ACTIVITY -> Only lines holding the word "spolu" are wanted from the records; copy all of them.
================================
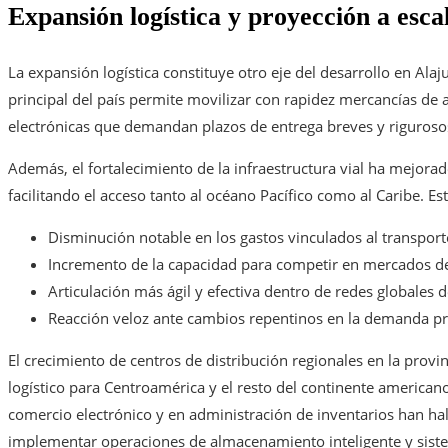
Expansión logística y proyección a esca
La expansión logística constituye otro eje del desarrollo en Ala
principal del país permite movilizar con rapidez mercancías de 
electrónicas que demandan plazos de entrega breves y rigurosos
Además, el fortalecimiento de la infraestructura vial ha mejorado
facilitando el acceso tanto al océano Pacífico como al Caribe. E
Disminución notable en los gastos vinculados al transporte 
Incremento de la capacidad para competir en mercados de
Articulación más ágil y efectiva dentro de redes globales 
Reacción veloz ante cambios repentinos en la demanda pro
El crecimiento de centros de distribución regionales en la prov
logístico para Centroamérica y el resto del continente america
comercio electrónico y en administración de inventarios han hal
implementar operaciones de almacenamiento inteligente y siste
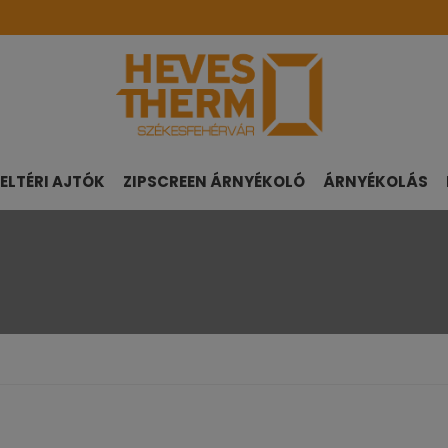
ELTÉRI AJTÓK
ZIPSCREEN ÁRNYÉKOLÓ
ÁRNYÉKOLÁS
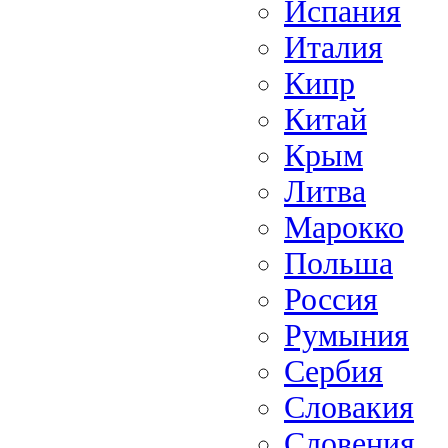
Испания
Италия
Кипр
Китай
Крым
Литва
Марокко
Польша
Россия
Румыния
Сербия
Словакия
Словения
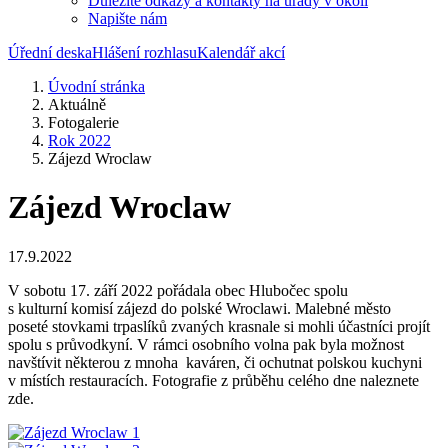
Důležité odkazy a kontakty na úřady v okolí
Napište nám
Úřední deska
Hlášení rozhlasu
Kalendář akcí
Úvodní stránka
Aktuálně
Fotogalerie
Rok 2022
Zájezd Wroclaw
Zájezd Wroclaw
17.9.2022
V sobotu 17. září 2022 pořádala obec Hlubočec spolu
s kulturní komisí zájezd do polské Wroclawi. Malebné město
poseté stovkami trpaslíků zvaných krasnale si mohli účastníci projít
spolu s průvodkyní. V rámci osobního volna pak byla možnost
navštívit některou z mnoha kaváren, či ochutnat polskou kuchyni
v místích restauracích. Fotografie z průběhu celého dne naleznete
zde.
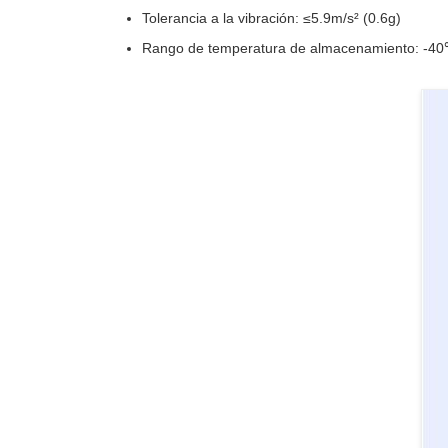
Tolerancia a la vibración: ≤5.9m/s² (0.6g)
Rango de temperatura de almacenamiento: -4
================================
PROBLEM SOLUTION ->
V sobotu 17. září 2022 pořádala obec Hlubočec spolu
spolu s průvodkyní. V rámci osobního volna pak byla možnost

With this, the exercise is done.